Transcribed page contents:
%%
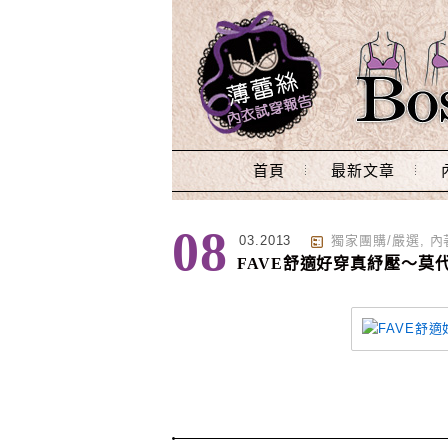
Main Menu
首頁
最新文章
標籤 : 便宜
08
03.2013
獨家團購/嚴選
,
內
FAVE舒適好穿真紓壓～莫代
%%
What the exercise asks. Transcribe all lines above exactly, skipping pictures.

Reply to the exercise.
Main Menu
首頁
最新文章
標籤 : 便宜
08
03.2013
獨家團購/嚴選
,
內
FAVE舒適好穿真紓壓～莫代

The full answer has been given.